The new AC technology, as developed by Stanley and his boss George Westinghouse, enabled the generation of higher voltages, which in turn made it possible to efficiently transmit electrical energy over longer distances. Larger, more efficient coal-fired power plants were built to realize economies of scale and consequently, the customers served were far from the plants generating their power. That made cogeneration impossible because the thermal energy rejected by the plants’ heat engines could not be efficiently transmitted over long distances. As a result, for more than a century, we’ve used only about 30 to 35% of the input energy that we supply to the heat engines that power our electrical generating plants. The rest of the energy is lost, rejected as low-grade thermal energy.

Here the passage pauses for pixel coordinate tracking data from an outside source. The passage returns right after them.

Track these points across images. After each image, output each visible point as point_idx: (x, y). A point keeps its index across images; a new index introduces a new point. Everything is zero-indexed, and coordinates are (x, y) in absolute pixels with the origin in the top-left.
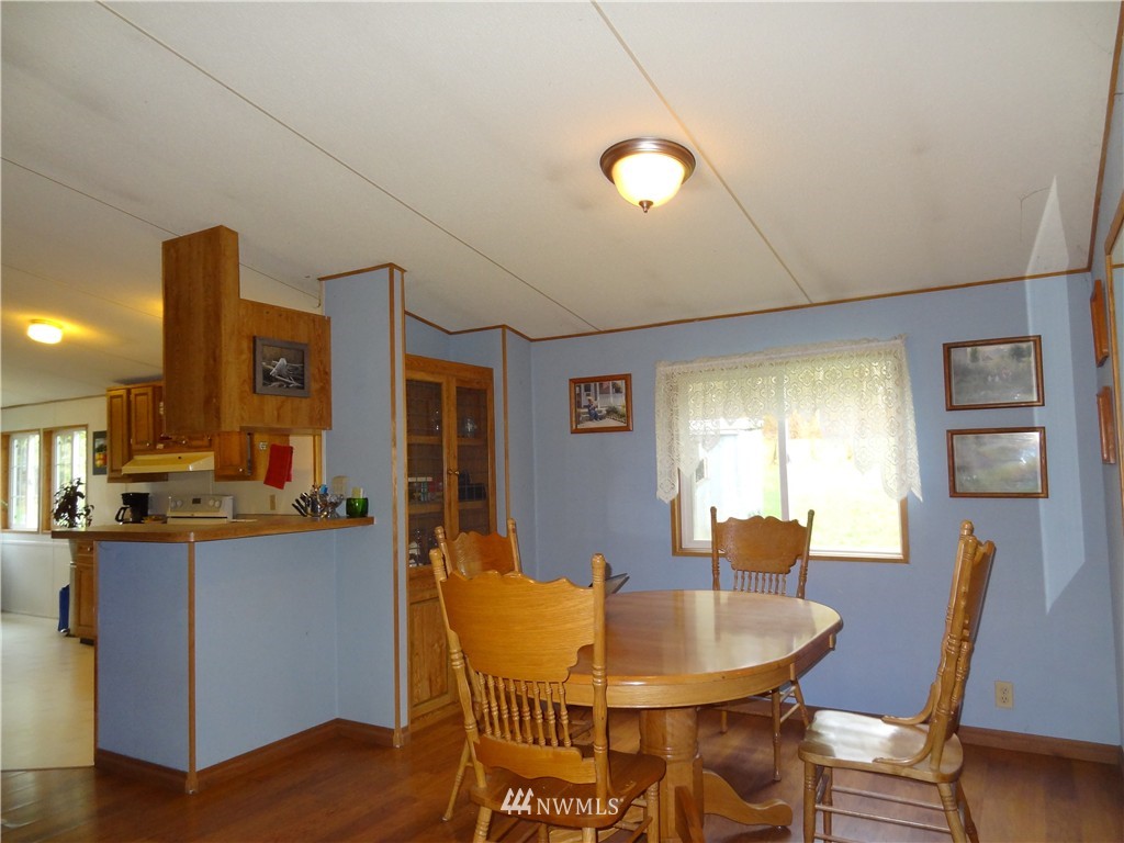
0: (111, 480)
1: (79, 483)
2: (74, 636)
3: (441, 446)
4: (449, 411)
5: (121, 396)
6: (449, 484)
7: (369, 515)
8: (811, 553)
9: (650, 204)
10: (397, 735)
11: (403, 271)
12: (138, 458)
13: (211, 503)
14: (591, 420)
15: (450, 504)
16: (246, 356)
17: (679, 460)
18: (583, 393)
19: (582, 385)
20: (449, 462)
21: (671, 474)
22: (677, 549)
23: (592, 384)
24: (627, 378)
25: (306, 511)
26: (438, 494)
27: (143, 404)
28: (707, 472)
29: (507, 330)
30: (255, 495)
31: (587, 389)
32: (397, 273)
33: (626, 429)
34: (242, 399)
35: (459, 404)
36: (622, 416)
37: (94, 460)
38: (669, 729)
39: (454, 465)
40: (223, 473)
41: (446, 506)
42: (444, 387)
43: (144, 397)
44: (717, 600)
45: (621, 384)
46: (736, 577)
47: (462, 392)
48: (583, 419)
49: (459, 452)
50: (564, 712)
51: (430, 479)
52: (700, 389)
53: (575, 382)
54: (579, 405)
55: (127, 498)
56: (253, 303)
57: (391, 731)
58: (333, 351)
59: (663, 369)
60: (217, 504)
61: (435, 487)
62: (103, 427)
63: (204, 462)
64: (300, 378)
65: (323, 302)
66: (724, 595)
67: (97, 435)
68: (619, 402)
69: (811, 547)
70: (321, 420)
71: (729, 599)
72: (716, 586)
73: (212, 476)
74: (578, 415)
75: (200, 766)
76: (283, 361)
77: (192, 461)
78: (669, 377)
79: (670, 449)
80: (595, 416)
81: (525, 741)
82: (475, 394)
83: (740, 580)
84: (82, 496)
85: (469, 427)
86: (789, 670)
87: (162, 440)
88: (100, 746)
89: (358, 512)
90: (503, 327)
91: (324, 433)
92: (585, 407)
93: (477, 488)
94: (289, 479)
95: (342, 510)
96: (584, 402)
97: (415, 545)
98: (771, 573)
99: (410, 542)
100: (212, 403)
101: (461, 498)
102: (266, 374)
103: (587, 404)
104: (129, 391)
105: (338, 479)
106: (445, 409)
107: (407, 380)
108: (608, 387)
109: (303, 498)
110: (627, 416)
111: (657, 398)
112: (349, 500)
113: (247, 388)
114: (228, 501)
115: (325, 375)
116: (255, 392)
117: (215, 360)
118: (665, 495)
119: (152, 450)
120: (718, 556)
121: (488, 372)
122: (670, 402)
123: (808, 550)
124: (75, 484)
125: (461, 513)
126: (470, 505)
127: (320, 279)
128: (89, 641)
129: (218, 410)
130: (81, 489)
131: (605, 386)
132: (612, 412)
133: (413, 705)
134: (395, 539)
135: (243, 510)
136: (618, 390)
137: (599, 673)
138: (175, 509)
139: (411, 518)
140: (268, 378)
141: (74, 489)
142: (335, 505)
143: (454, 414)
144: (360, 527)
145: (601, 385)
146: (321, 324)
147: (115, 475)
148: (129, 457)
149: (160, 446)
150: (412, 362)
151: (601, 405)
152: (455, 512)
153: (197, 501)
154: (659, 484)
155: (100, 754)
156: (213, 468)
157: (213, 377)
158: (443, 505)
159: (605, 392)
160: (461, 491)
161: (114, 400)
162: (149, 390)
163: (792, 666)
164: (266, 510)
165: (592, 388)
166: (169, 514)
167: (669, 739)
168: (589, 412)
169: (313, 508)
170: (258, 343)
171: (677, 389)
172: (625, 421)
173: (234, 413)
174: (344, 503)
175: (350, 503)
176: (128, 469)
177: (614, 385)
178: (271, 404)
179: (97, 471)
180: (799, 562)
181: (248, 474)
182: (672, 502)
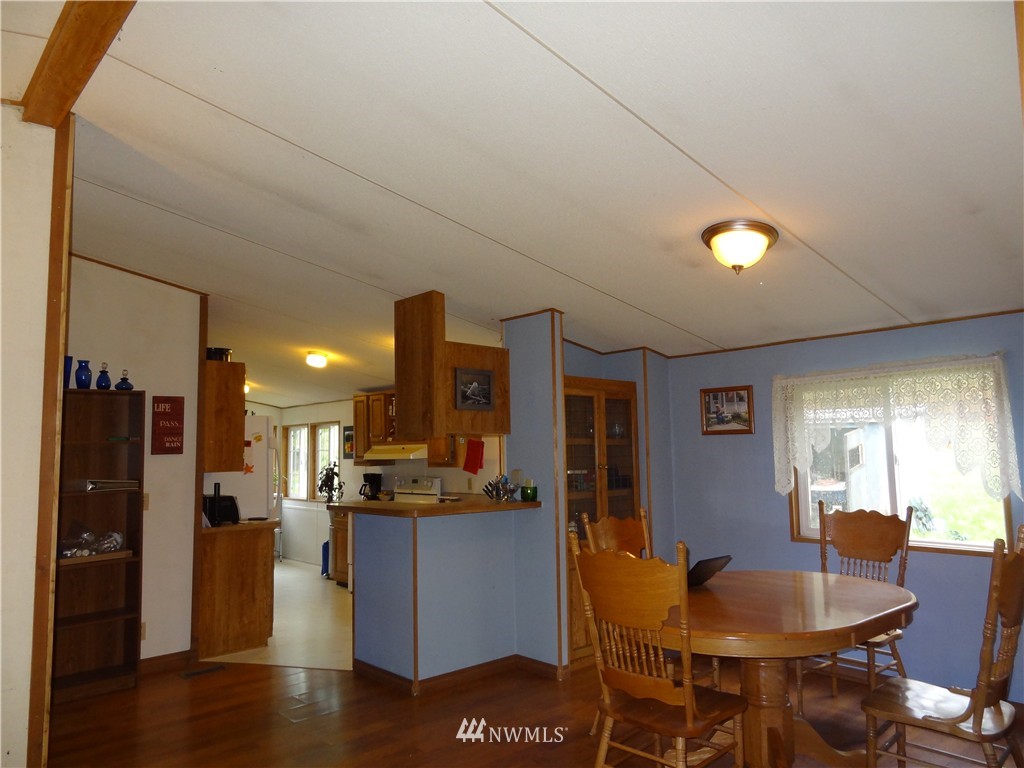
0: (356, 464)
1: (335, 465)
2: (332, 579)
3: (592, 447)
4: (600, 417)
5: (362, 401)
6: (600, 476)
7: (538, 500)
8: (910, 544)
9: (740, 267)
10: (560, 671)
11: (561, 313)
12: (375, 447)
13: (425, 483)
14: (718, 424)
15: (601, 492)
16: (450, 382)
17: (795, 459)
18: (712, 402)
19: (711, 395)
20: (600, 457)
21: (788, 471)
22: (796, 536)
23: (720, 394)
24: (748, 388)
25: (492, 493)
26: (592, 484)
27: (378, 407)
28: (863, 459)
29: (647, 352)
30: (457, 479)
31: (715, 398)
32: (557, 315)
33: (749, 432)
34: (447, 414)
35: (608, 412)
36: (745, 421)
37: (344, 450)
38: (762, 680)
39: (604, 461)
40: (434, 461)
41: (598, 494)
42: (595, 400)
43: (378, 403)
44: (825, 582)
45: (744, 393)
46: (842, 562)
47: (611, 402)
48: (713, 424)
49: (608, 450)
50: (661, 652)
51: (585, 472)
52: (811, 398)
53: (705, 392)
54: (708, 411)
55: (367, 477)
56: (454, 344)
57: (555, 668)
58: (511, 374)
59: (779, 383)
60: (430, 484)
61: (590, 478)
62: (351, 424)
63: (420, 452)
64: (487, 396)
65: (504, 337)
66: (832, 577)
67: (346, 429)
68: (742, 409)
69: (910, 539)
70: (502, 427)
71: (837, 581)
72: (824, 569)
73: (426, 463)
74: (708, 420)
75: (421, 677)
76: (475, 384)
77: (412, 451)
78: (785, 388)
79: (787, 450)
80: (721, 421)
81: (634, 671)
82: (622, 403)
83: (846, 565)
84: (337, 475)
85: (617, 429)
86: (850, 638)
87: (392, 434)
88: (356, 657)
89: (530, 499)
90: (644, 348)
91: (505, 436)
92: (714, 413)
93: (623, 480)
94: (481, 467)
95: (518, 495)
96: (713, 409)
97: (573, 524)
98: (875, 561)
99: (569, 522)
100: (427, 416)
101: (610, 487)
102: (464, 393)
103: (715, 410)
104: (368, 397)
105: (515, 472)
106: (596, 416)
107: (566, 396)
108: (733, 397)
109: (490, 484)
110: (748, 421)
111: (774, 406)
112: (523, 488)
113: (450, 405)
114: (437, 482)
115: (505, 392)
116: (456, 408)
117: (429, 386)
118: (784, 487)
119: (384, 442)
120: (826, 542)
121: (632, 386)
122: (786, 409)
123: (908, 541)
124: (332, 466)
125: (611, 500)
126: (618, 492)
127: (501, 321)
128: (343, 584)
129: (431, 423)
130: (336, 470)
131: (730, 396)
132: (736, 417)
133: (573, 648)
134: (557, 519)
135: (449, 489)
136: (741, 399)
137: (685, 626)
138: (400, 486)
139: (570, 503)
140: (465, 397)
141: (332, 470)
142: (513, 491)
143: (603, 421)
144: (531, 509)
145: (727, 395)
146: (501, 355)
147: (358, 460)
148: (368, 448)
149: (390, 439)
150: (569, 382)
151: (727, 411)
152: (605, 499)
153: (415, 481)
154: (776, 479)
155: (356, 662)
156: (426, 456)
157: (428, 399)
158: (595, 492)
159: (730, 400)
160: (609, 481)
161: (359, 404)
162: (382, 397)
163: (853, 635)
164: (464, 489)
165: (720, 396)
166: (396, 490)
167: (763, 689)
168: (717, 418)
169: (497, 493)
170: (458, 372)
171: (792, 398)
172: (746, 426)
173: (442, 423)
174: (520, 490)
175: (524, 490)
176: (368, 456)
177: (738, 395)
178: (467, 416)
179: (347, 456)
180: (899, 551)
181: (452, 462)
182: (790, 494)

But now that’s all changing. SEA has created a practical cogeneration system that converts more than 90% of incident direct sunlight into electricity and valuable low-grade thermal energy. Since the SEA energy conversion technology is completely scalable, our systems can be sized for, and located in close proximity to, the energy markets they serve. This means that, instead of discarding low-grade thermal energy as waste heat, it can be used in a wide variety of end-use applications that currently rely on high-end fossil fuels or electricity derived from fossil fuels. Nothing is wasted when SEA cogeneration systems are used to convert sunlight into the types of energy we need.
And we’ve gone one step further. We’ve developed technology for season-to-season storage of both the electricity and the thermal energy that our SEA systems produce, so it’s now possible to cost-effectively bridge the longest temporal variations of the solar resource. Our systems will produce a complete decentralization of our energy infrastructure, creating millions of jobs and other important socio-economic benefits at the local level.